It’s normal to have some nerves about performing. Performing is live, and anything can happen. You need to be alert, so naturally your nerves need to be geared up to some extent. The only people who don’t get nervous at all are those who don’t care.
I’ve seen lots of suggestions about combatting stagefright, ranging from mentally undressing the audience to taking drugs. Most of these bits of clever advice miss the point.
The point is that your music has something to say to your listener, even if you can’t verbalize what that is. What is your music saying? It’s certainly not about how many mistakes you might make, what you’re wearing, how many listeners there are, or whether somebody misspelled your name.
Find out as much as you can about your music before you perform it. It’s impossible to find out everything, whatever everything might even mean, so when it’s time to play, go with whatever preparation you had time for, and convey the feel of that music to your listeners.
Who wrote the tune? When? Why? How has the tune been used? How did you find it? What did it mean to you when you heard the tune, or played it? One of the reasons I like to talk to an audience is
to place tunes into a context, so they mean more to the listeners — and to me, as I try to get across the feel of the music. The more you think about the meaning of the tune, the less you think about yourself, and the less nervous you’ll be.
Stagefright is all about fearing how you come across, what mistakes you might make, what people will think of you. It has nothing to do with music. Your performance should really have only to do with the music — that’s what the listeners are interested in (except maybe for your mother!).
Prepare for the performance in the time you have, not by memorizing notes but by understanding the sound and the structure of the tune or set of tunes. All notes are not created equal. Your task is to steer listeners from beat to beat, phrase to phrase, part to part, tune to tune. The beats, phrases, timing, expression — it’s all in your bow. Teach your left-hand muscle memory the patterns of notes, but focus for performance on your bow. That’s the voice that conveys the music to your listeners. The more consistent your bowing, the more solid your performance.
Strategize for performance, so you are able to keep that beat going from phrase to phrase, regardless of mistakes that may crop up. Know where you are, which phrase you’re on, which part of the tune, and where you’re going, and take us there. It’s a journey and a story. You’re playing the soundtrack, and there’s no option to back up the movie to fix some stray note or two! When you practice for performance, don’t stop for a mistake, just make a mental sticky note about that spot but continue to the end; then see if you can address those sticky notes either individually or on the fly as you try again.
What is a performance? It could be a concert, a dance, a lesson, or even playing with a recording — a performance is a chance to play through a tune without stopping, and requires a different approach than practicing, even though strategizing for performance can be a part of your practice. I remember a pipe band judge telling me one time why a particular band never sounded very good — it was because they always sounded like they were practicing, trying to get everything right, not make any mistakes, and never really playing for the sake of the music.
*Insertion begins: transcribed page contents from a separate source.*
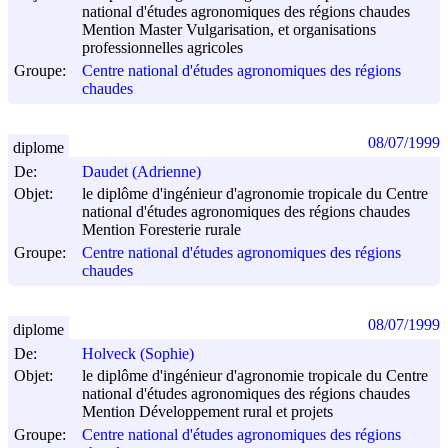
national d'études agronomiques des régions chaudes
Mention Master Vulgarisation, et organisations
professionnelles agricoles
Groupe:
Centre national d'études agronomiques des régions
chaudes
08/07/1999
diplome
De:
Daudet (Adrienne)
Objet:
le diplôme d'ingénieur d'agronomie tropicale du Centre
national d'études agronomiques des régions chaudes
Mention Foresterie rurale
Groupe:
Centre national d'études agronomiques des régions
chaudes
08/07/1999
diplome
De:
Holveck (Sophie)
Objet:
le diplôme d'ingénieur d'agronomie tropicale du Centre
national d'études agronomiques des régions chaudes
Mention Développement rural et projets
Groupe:
Centre national d'études agronomiques des régions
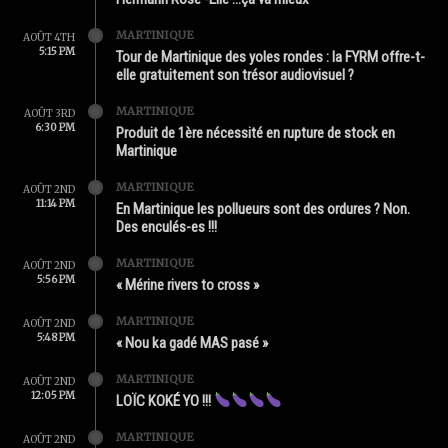
MARTINIQUE
AOÛT 4TH
5:15 PM
Tour de Martinique des yoles rondes : la FYRM offre-t-
elle gratuitement son trésor audiovisuel ?
MARTINIQUE
AOÛT 3RD
6:30 PM
Produit de 1ère nécessité en rupture de stock en
Martinique
MARTINIQUE
AOÛT 2ND
11:14 PM
En Martinique les pollueurs sont des ordures ? Non.
Des enculés-es !!!
MARTINIQUE
AOÛT 2ND
5:56 PM
« Mérine rivers to cross »
MARTINIQUE
AOÛT 2ND
5:48 PM
« Nou ka gadé MAS pasé »
MARTINIQUE
AOÛT 2ND
12:05 PM
LOÏC KOKÉ YO !!!
MARTINIQUE
AOÛT 2ND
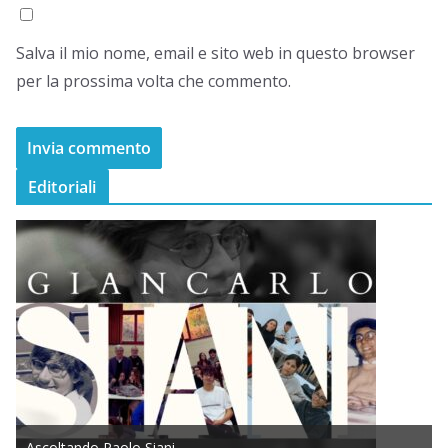
Salva il mio nome, email e sito web in questo browser
per la prossima volta che commento.
Editoriali
Ascoltando Paolo Siani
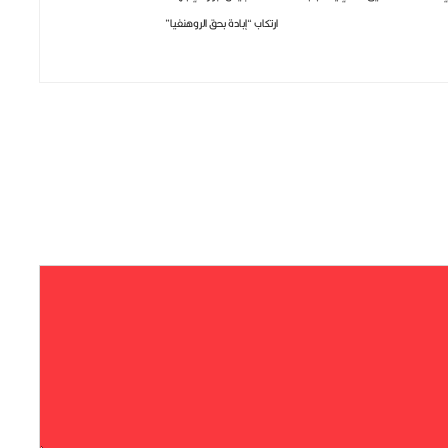
ارتكاب “إبادة بحق الروهنغيا”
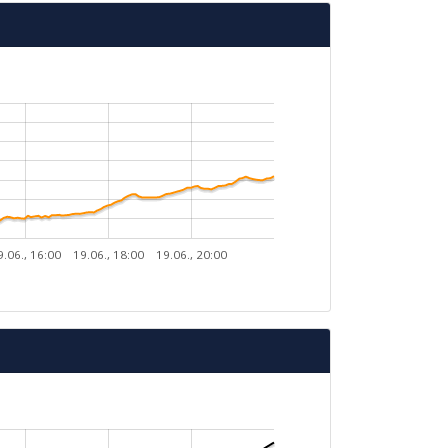
9.06., 16:00
19.06., 18:00
19.06., 20:00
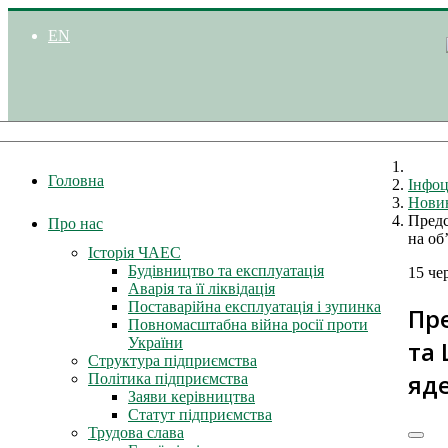
EN
Головна
Інфоц
Нови
Предс
Про нас
на об
Історія ЧАЕС
Будівництво та експлуатація
15 че
Аварія та її ліквідація
Поставарійна експлуатація і зупинка
Пр
Повномасштабна війна росії проти
України
та 
Структура підприємства
яд
Політика підприємства
Заяви керівництва
Статут підприємства
Трудова слава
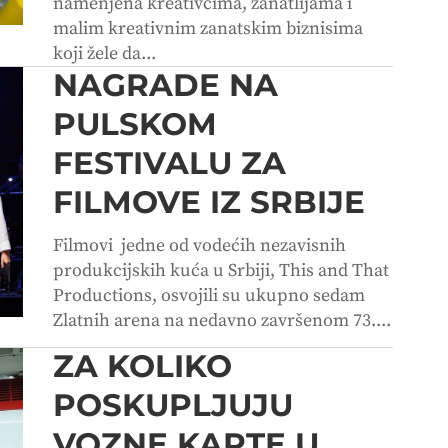
namenjena kreativcima, zanatlijama i
malim kreativnim zanatskim biznisima
koji žele da...
NAGRADE NA
PULSKOM
FESTIVALU ZA
FILMOVE IZ SRBIJE
Filmovi jedne od vodećih nezavisnih
produkcijskih kuća u Srbiji, This and That
Productions, osvojili su ukupno sedam
Zlatnih arena na nedavno završenom 73....
ZA KOLIKO
POSKUPLJUJU
VOZNE KARTE U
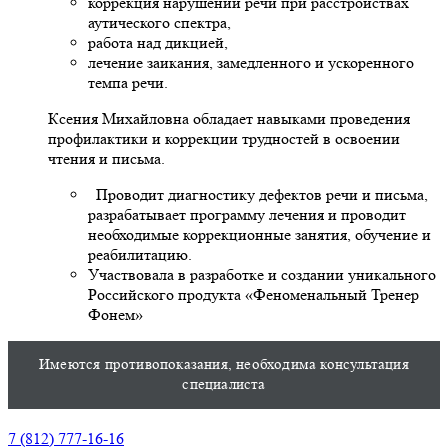
коррекция нарушений речи при расстройствах
аутического спектра,
работа над дикцией,
лечение заикания, замедленного и ускоренного
темпа речи.
Ксения Михайловна обладает навыками проведения
профилактики и коррекции трудностей в освоении
чтения и письма.
Проводит диагностику дефектов речи и письма,
разрабатывает программу лечения и проводит
необходимые коррекционные занятия, обучение и
реабилитацию.
Участвовала в разработке и создании уникального
Российского продукта «Феноменальный Тренер
Фонем»
Имеются противопоказания, необходима консультация
специалиста
7 (812) 777-16-16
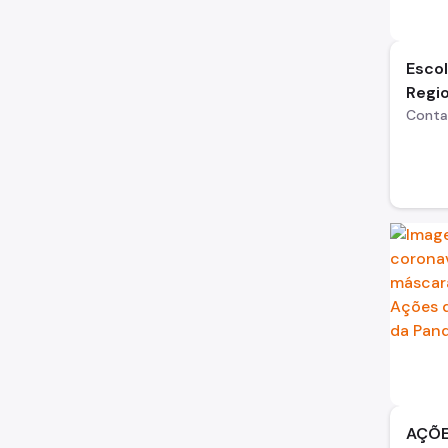
Esco
Regi
Conta
AÇÕE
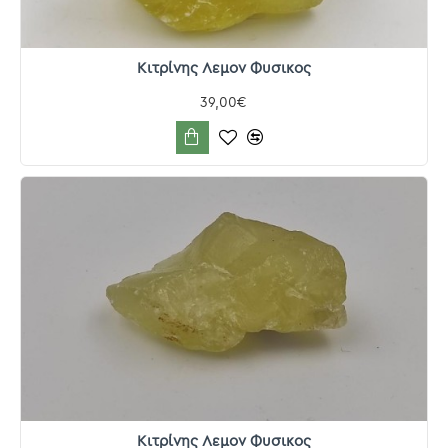
Κιτρίνης Λεμον Φυσικος
39,00€
Κιτρίνης Λεμον Φυσικος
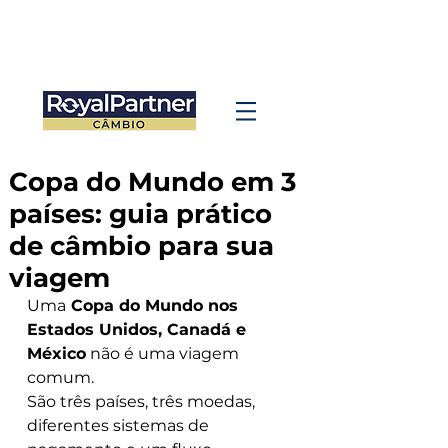
Copa do Mundo em 3
países: guia prático
de câmbio para sua
viagem
Uma
 Copa do Mundo nos 
Estados Unidos, Canadá e 
México
 não é uma viagem 
comum.
São três países, três moedas, 
diferentes sistemas de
The clever advice offering tricks to make an audience seem less intimidating, or the idea of taking drugs to kill your nervousness by making you not care — these have nothing to do with music. These ideas are actually built on the presumption that you have a problem, and need to paste on layers of solutions to pretend you have no problem.
Better to strip away the problem, and get to the bottom line: the music. Let it take control.
To minimize stagefright, be prepared, learn all you can about the music, know why you like it, and convey that to your listener. Your take on it is your own, and people want to hear it.